Directions: What you return must match the listing below line for line, minus its pictures.

Collected material:
☆ ☆ ☆ ☆ ☆

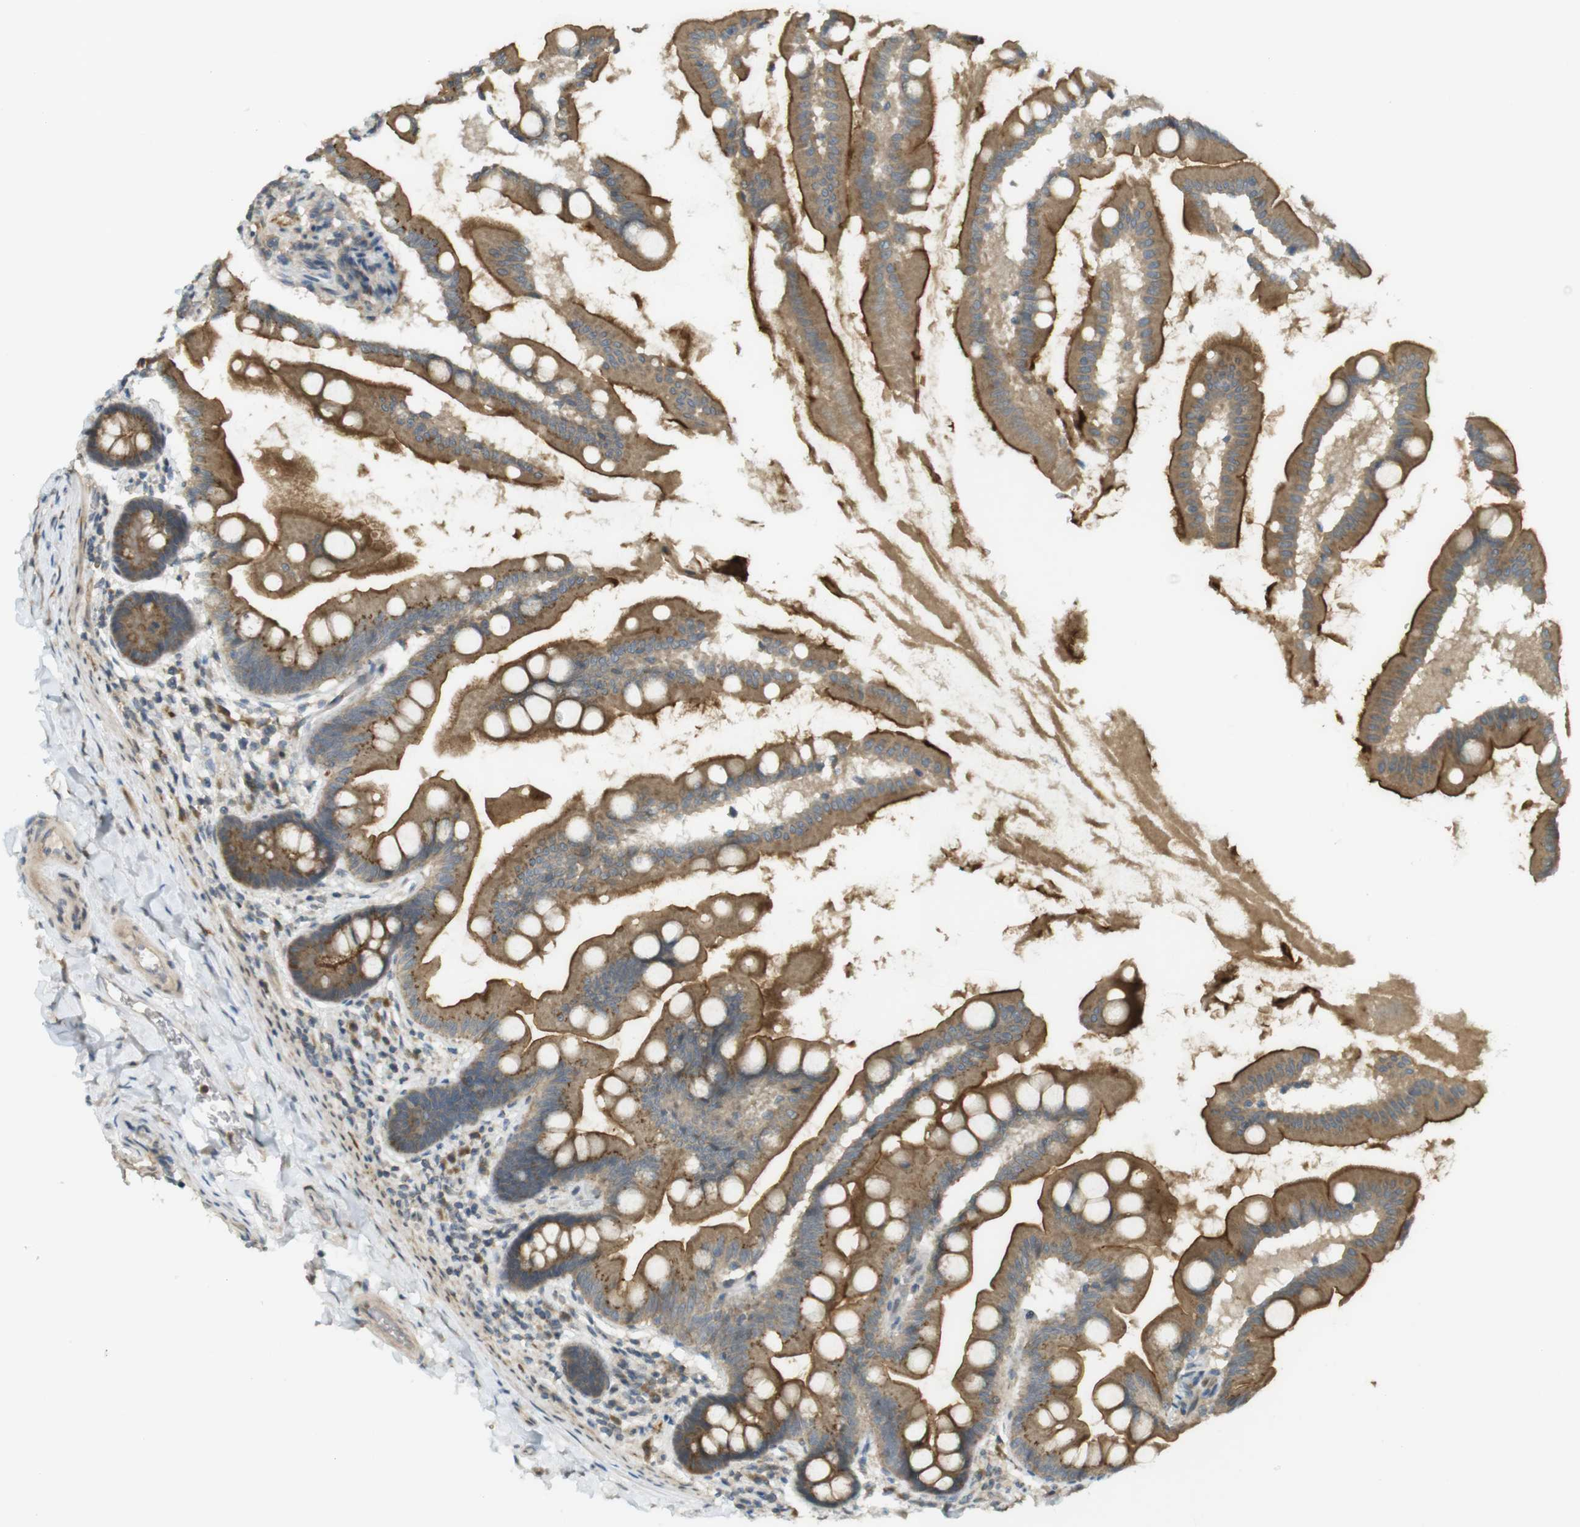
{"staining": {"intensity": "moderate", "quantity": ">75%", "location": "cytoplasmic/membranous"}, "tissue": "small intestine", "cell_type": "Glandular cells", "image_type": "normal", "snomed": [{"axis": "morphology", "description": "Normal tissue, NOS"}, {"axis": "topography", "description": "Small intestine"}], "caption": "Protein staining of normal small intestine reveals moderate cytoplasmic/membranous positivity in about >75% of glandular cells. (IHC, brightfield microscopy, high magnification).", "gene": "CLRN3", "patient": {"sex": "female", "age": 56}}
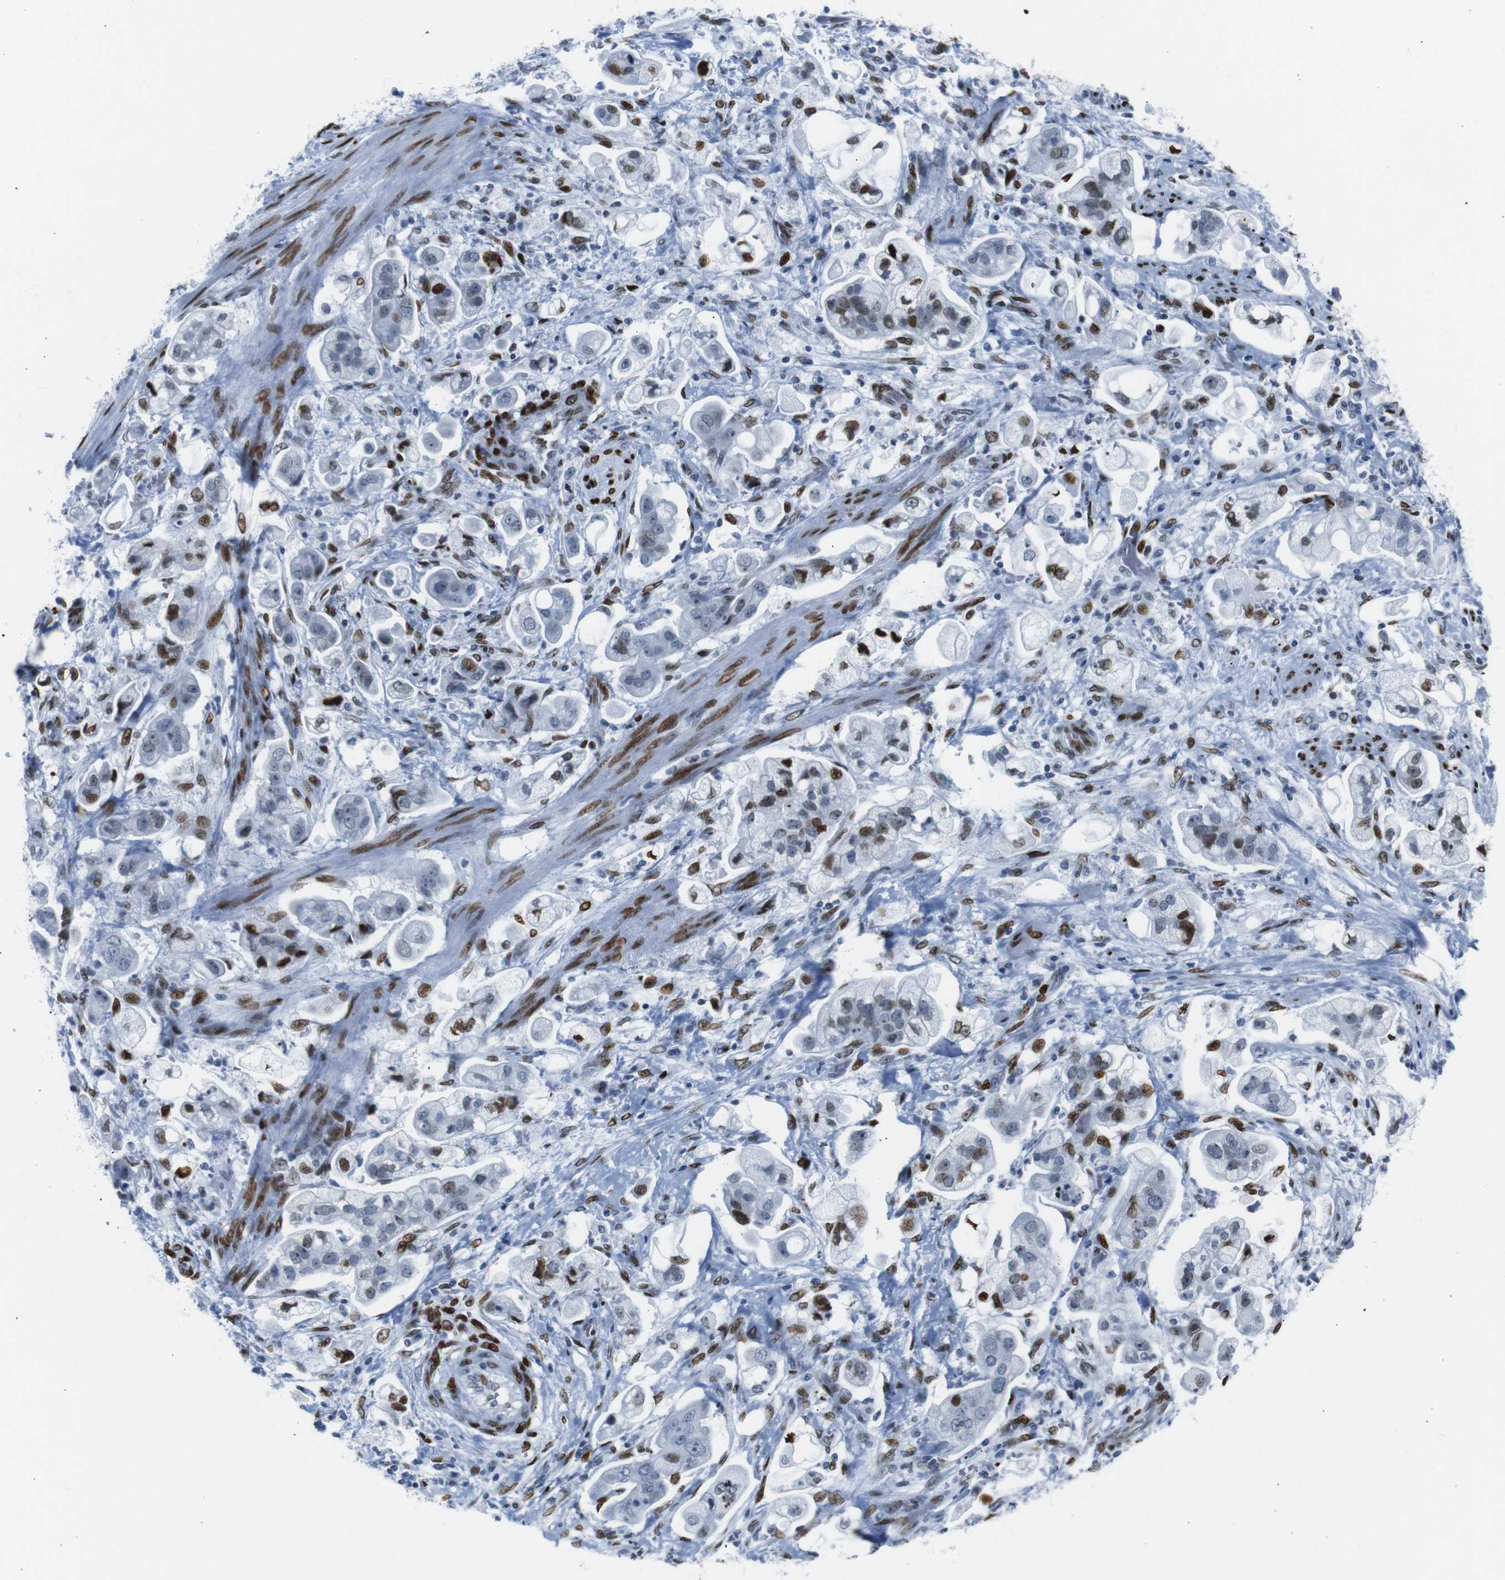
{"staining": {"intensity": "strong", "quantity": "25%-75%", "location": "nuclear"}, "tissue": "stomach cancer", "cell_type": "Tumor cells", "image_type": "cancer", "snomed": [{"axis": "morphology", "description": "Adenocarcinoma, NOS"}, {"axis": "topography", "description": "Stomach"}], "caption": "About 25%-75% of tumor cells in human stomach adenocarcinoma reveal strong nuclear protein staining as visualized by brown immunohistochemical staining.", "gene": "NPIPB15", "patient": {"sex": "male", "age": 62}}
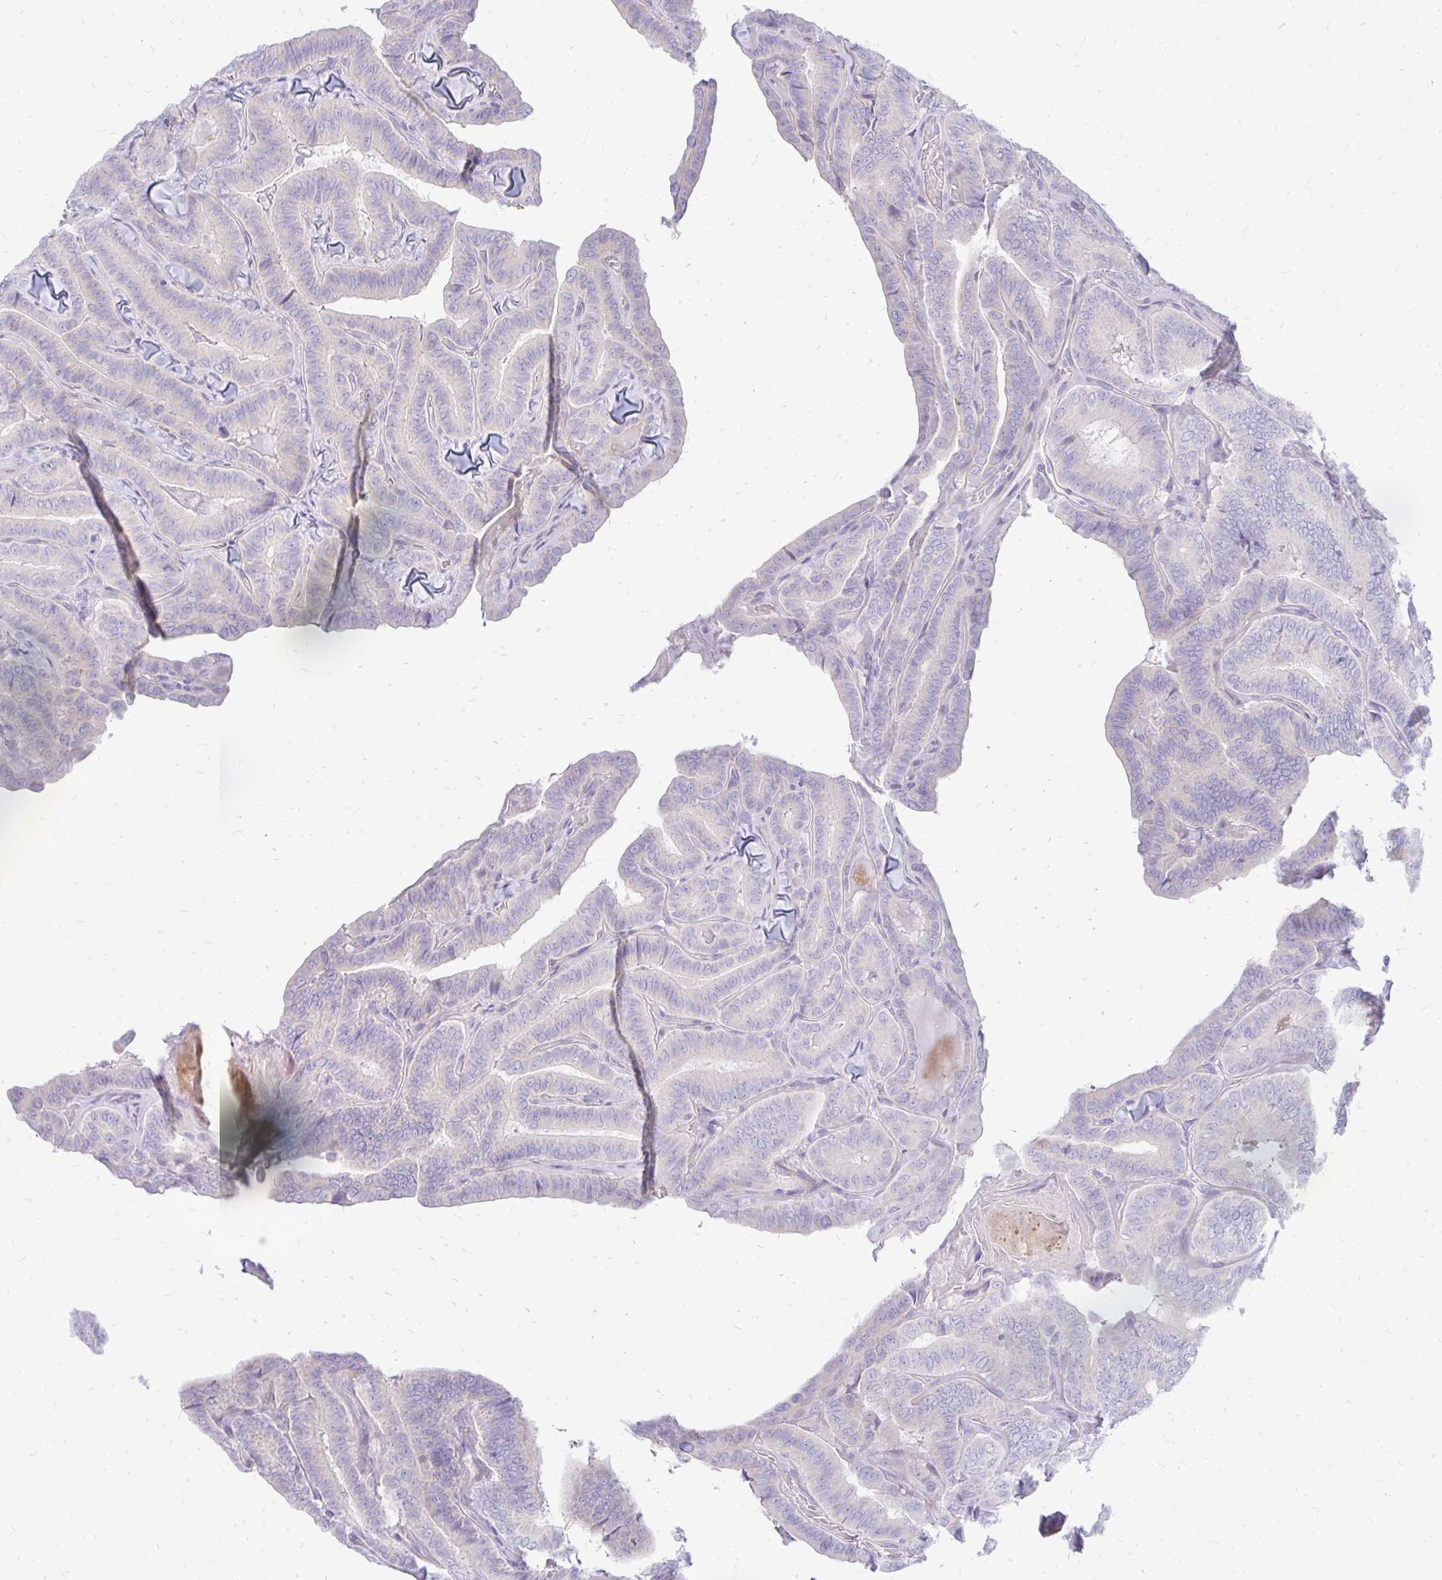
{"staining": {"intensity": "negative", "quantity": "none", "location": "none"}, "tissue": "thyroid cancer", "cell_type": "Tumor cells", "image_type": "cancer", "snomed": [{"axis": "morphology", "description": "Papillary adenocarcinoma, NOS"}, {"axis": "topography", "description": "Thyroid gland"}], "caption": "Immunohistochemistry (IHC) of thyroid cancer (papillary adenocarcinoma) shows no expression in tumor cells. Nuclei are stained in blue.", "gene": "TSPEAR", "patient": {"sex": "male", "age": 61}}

☆ ☆ ☆ ☆ ☆

Task answer:
{"staining": {"intensity": "moderate", "quantity": ">75%", "location": "cytoplasmic/membranous"}, "tissue": "small intestine", "cell_type": "Glandular cells", "image_type": "normal", "snomed": [{"axis": "morphology", "description": "Normal tissue, NOS"}, {"axis": "topography", "description": "Small intestine"}], "caption": "Protein staining of normal small intestine reveals moderate cytoplasmic/membranous positivity in about >75% of glandular cells. (IHC, brightfield microscopy, high magnification).", "gene": "CLRN3", "patient": {"sex": "female", "age": 56}}
{"staining": {"intensity": "strong", "quantity": "25%-75%", "location": "nuclear"}, "tissue": "stomach cancer", "cell_type": "Tumor cells", "image_type": "cancer", "snomed": [{"axis": "morphology", "description": "Adenocarcinoma, NOS"}, {"axis": "topography", "description": "Stomach"}], "caption": "About 25%-75% of tumor cells in human stomach adenocarcinoma reveal strong nuclear protein staining as visualized by brown immunohistochemical staining.", "gene": "NPIPB15", "patient": {"sex": "male", "age": 62}}
{"staining": {"intensity": "negative", "quantity": "none", "location": "none"}, "tissue": "thyroid cancer", "cell_type": "Tumor cells", "image_type": "cancer", "snomed": [{"axis": "morphology", "description": "Papillary adenocarcinoma, NOS"}, {"axis": "topography", "description": "Thyroid gland"}], "caption": "Immunohistochemistry (IHC) of thyroid cancer (papillary adenocarcinoma) shows no expression in tumor cells. Nuclei are stained in blue.", "gene": "TSPEAR", "patient": {"sex": "male", "age": 61}}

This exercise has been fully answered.